Worked example: In 2x + y = 4 and 4x + 2y = 9, the second is almost double the first but the constant 9 is not double 4. Doubling the first gives 4x + 2y = 8, which contradicts 4x + 2y = 9. The lines are parallel, so there is no solution.
You can also judge solution count by rewriting both equations in slope-intercept form y = mx + b. Different slopes give one solution; equal slopes with different b-values give none; equal slopes and equal b-values give infinitely many. On a graphing calculator, two lines that never cross on screen and stay the same distance apart confirm a parallel, no-solution system.
Systems of Inequalities and Modeling
A system of inequalities is graphed by shading each inequality's half-plane; the feasible region is where the shadings overlap. Any point in that overlap satisfies all conditions. Boundary lines are solid for >= or <= and dashed for > or <.
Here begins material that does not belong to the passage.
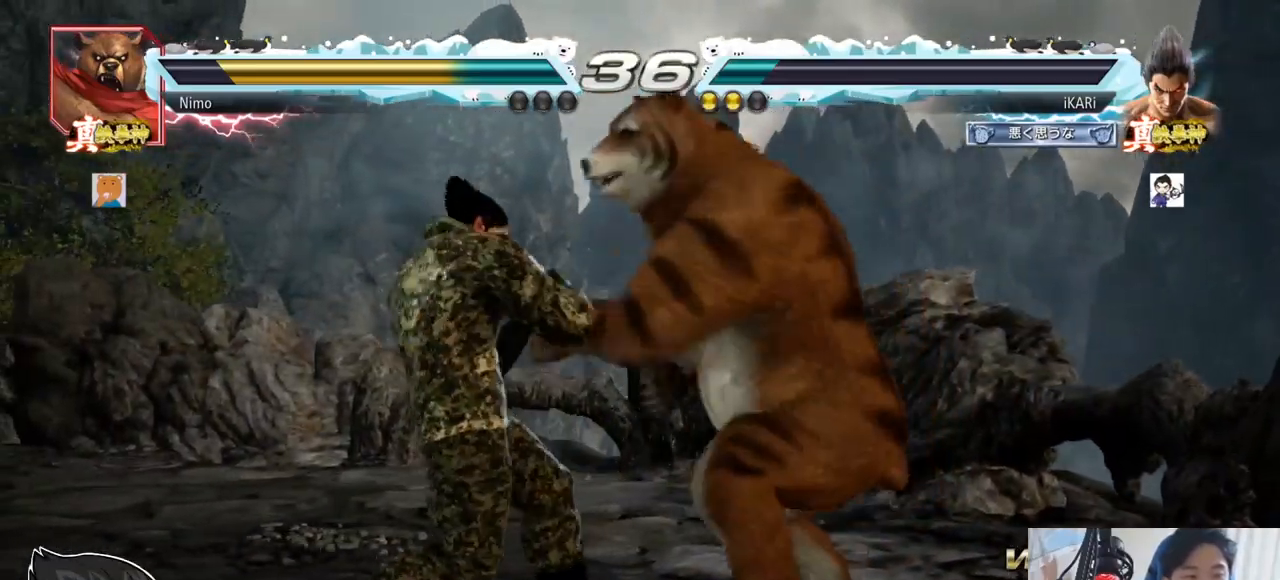
{"dt_ms": 501, "buttons": [], "left_stick": "left"}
Modeling example: A student has at most 8 hours to spend, where math practice (x) takes 1 hour each and reading (y) takes 2 hours each, and they want at least 5 sessions total. The system is x + 2y <= 8 and x + y >= 5, with x >= 0 and y >= 0. A point like (4, 2) gives 4 + 4 = 8 hours (allowed) and 6 sessions (at least 5), so it lies in the feasible region.
The Regents reward interpreting the solution: it is the combination of real quantities where every constraint holds at once.
Word problems that pair two relationships almost always become a two-equation system. "Adult tickets cost 12 dollars, child tickets 8 dollars, 90 tickets sold for 920 dollars" gives a + c = 90 and 12a + 8c = 920. Solving (here a = 50 adults, c = 40 children) and then stating the answer in the problem's units is the full Regents expectation, not just finding x and y.
Use elimination to solve the system: x + y = 10 and x - y = 4.
When a linear system is solved and the variables cancel to leave the false statement 0 = 6, what does this indicate about the system?